Intel-XE Archive on lore.kernel.org
 help / color / mirror / Atom feed
From: Rodrigo Vivi <rodrigo.vivi@intel.com>
To: Riana Tauro <riana.tauro@intel.com>
Cc: <intel-xe@lists.freedesktop.org>, <anshuman.gupta@intel.com>,
	<lucas.demarchi@intel.com>
Subject: Re: [PATCH] drm/xe/xe_survivability: Add support for survivability mode v2
Date: Thu, 16 Oct 2025 15:17:54 -0400	[thread overview]
Message-ID: <aPFE4hIJKUKh1pjz@intel.com> (raw)
In-Reply-To: <20251014053257.3417575-2-riana.tauro@intel.com>

On Tue, Oct 14, 2025 at 11:02:58AM +0530, Riana Tauro wrote:
> v2 survivability breadcrumbs introduces a new mode called
> SPI Flash Descriptor Override mode (FDO). This is enabled by
> PCODE when MEI itself fails and firmware cannot be updated via
> MEI using igsc. This mode provides the ability to update
> the firmware directly via SPI driver.

**WRITTEN EXERCISE 1**:
List every email address that appears in the survivability mode message.
**WRITTEN EXERCISE 2**:
Carry the survivability mode message forward from its last line.

**SUPPLIED INFORMATION**:
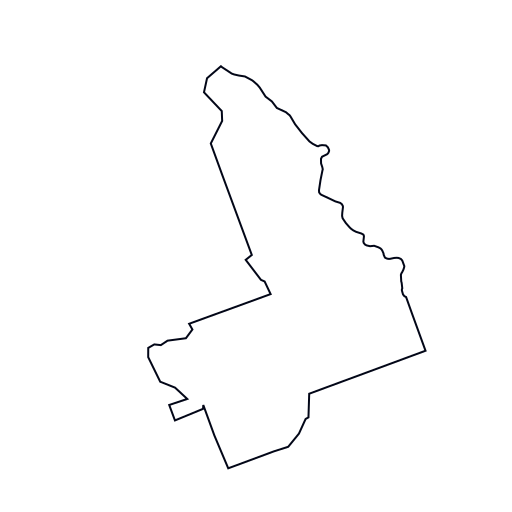 Nez Perce, Idaho, United States of America, rotated 160°
{"feature_id": "52423323B94471153891164", "entity_name": "Nez Perce", "entity_type": "district", "adm_level": 2, "iso_a3": "USA", "parent_name": "United States of America", "parent_adm1": "Idaho", "projection": "natural_earth1", "projection_center": [-116.873, 46.243], "detail": "fine", "context": "isolated", "style": "outline", "palette": "ink", "viewbox_px": 512, "rotation_deg": 160, "n_neighbors": 0, "source": "geoboundaries", "source_scale": "gbopen_adm2", "svg_char_len": 1840}
<svg xmlns="http://www.w3.org/2000/svg" viewBox="0 0 512 512"><g transform="rotate(160 256 256)"><path d="M129.1,109.0L129.1,143.3L129.1,144.4L129.1,147.8L129.0,165.9L129.0,166.1L130.3,167.5L131.0,169.6L130.7,173.7L130.3,174.8L129.6,175.6L128.3,181.0L128.2,182.5L126.3,188.7L125.3,190.0L124.4,190.6L122.2,192.7L120.8,194.5L120.1,195.7L120.1,201.4L120.2,202.0L120.9,203.7L122.7,205.4L124.4,206.2L126.8,206.9L131.1,207.5L132.5,208.0L133.7,208.7L135.2,210.1L135.4,210.7L135.6,213.5L135.3,214.8L135.5,217.9L135.8,219.2L136.4,220.5L138.0,222.3L141.5,225.2L145.5,226.2L148.4,228.1L149.6,229.4L150.3,231.4L150.2,232.8L147.9,237.4L147.7,238.4L147.8,239.4L149.3,241.1L153.7,244.5L155.0,245.9L155.9,246.9L157.3,249.0L158.2,250.8L160.3,256.2L161.7,261.8L161.4,264.2L160.1,267.2L157.5,272.3L157.3,273.3L157.6,275.3L158.7,277.1L162.8,280.2L166.9,284.4L173.8,291.3L174.6,292.8L174.9,294.3L174.3,296.3L169.4,305.3L164.4,313.5L163.6,314.7L163.3,316.9L163.2,320.7L161.7,325.1L160.0,326.7L154.4,327.3L153.3,327.8L152.6,328.3L151.4,329.7L151.1,330.5L151.1,331.4L151.3,333.6L152.5,336.0L156.0,337.6L158.6,338.1L159.7,337.8L160.9,338.3L164.3,342.0L166.6,345.4L170.8,355.9L174.2,366.4L175.9,375.5L176.4,377.1L176.9,377.7L178.7,380.9L185.8,388.0L188.2,395.8L192.5,402.5L194.9,413.0L196.1,416.3L198.7,421.1L199.7,422.6L205.0,428.5L210.3,431.4L214.5,434.1L216.4,435.7L223.4,445.1L224.1,446.3L241.2,439.8L248.9,427.6L238.6,403.9L241.6,394.5L260.0,377.2L260.0,344.1L259.6,258.4L267.0,255.9L259.5,231.9L256.6,229.1L255.3,215.2L342.0,215.2L340.9,208.7L350.0,202.7L368.1,206.7L375.9,204.8L381.8,207.7L388.7,206.5L391.9,197.8L389.0,170.6L377.1,160.0L369.5,145.2L388.5,145.7L388.4,129.2L358.0,130.5L356.5,134.0L356.5,101.6L354.7,66.0L306.0,66.3L291.0,65.7L276.4,74.4L265.1,85.9L261.9,86.4L253.1,108.4L129.1,109.0Z" fill="none" stroke="#020617" stroke-width="2"/></g></svg>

**TASK ANSWER 1**:
- rodrigo.vivi@intel.com
- riana.tauro@intel.com
- intel-xe@lists.freedesktop.org
- anshuman.gupta@intel.com
- lucas.demarchi@intel.com

**TASK ANSWER 2**:
> 
> Xe KMD initializes the nvm aux driver if FDO mode is enabled.
> 
> Userspace should check FDO mode entry in survivability sysfs before
> using the SPI driver to update firmware.
> 
> v2 also supports survivability mode for critical boot errors.
> 
> 	cat /sys/bus/pci/devices/0000\:03\:00.0/survivability_mode
> 
>                Capability Info: 0x138320 - 0x2001ae06
>                Postcode Info: 0x138324 - 0x0
>                Overflow Info: 0x138328 - 0x0
>                Auxiliary Info 0: 0x13832c - 0x0

I am truly sorry here, but although I was the one that designed this,
looking it now, I realized that this is breaking the sysfs rules
of one value per file and no fancy format. This is only allowed in
the debugfs.

We need to change this asap, and with help from any tool that
might be already consuming this.

>                FDO Mode: enabled

After we fix that we can come and add this.

About our options: I don't believe that debugfs is an option
without the drm card right?

Perhaps what we need is to transform survivability_mode in
the directory. Each entry becomes a file in this directory.

Sorry,
Rodrigo.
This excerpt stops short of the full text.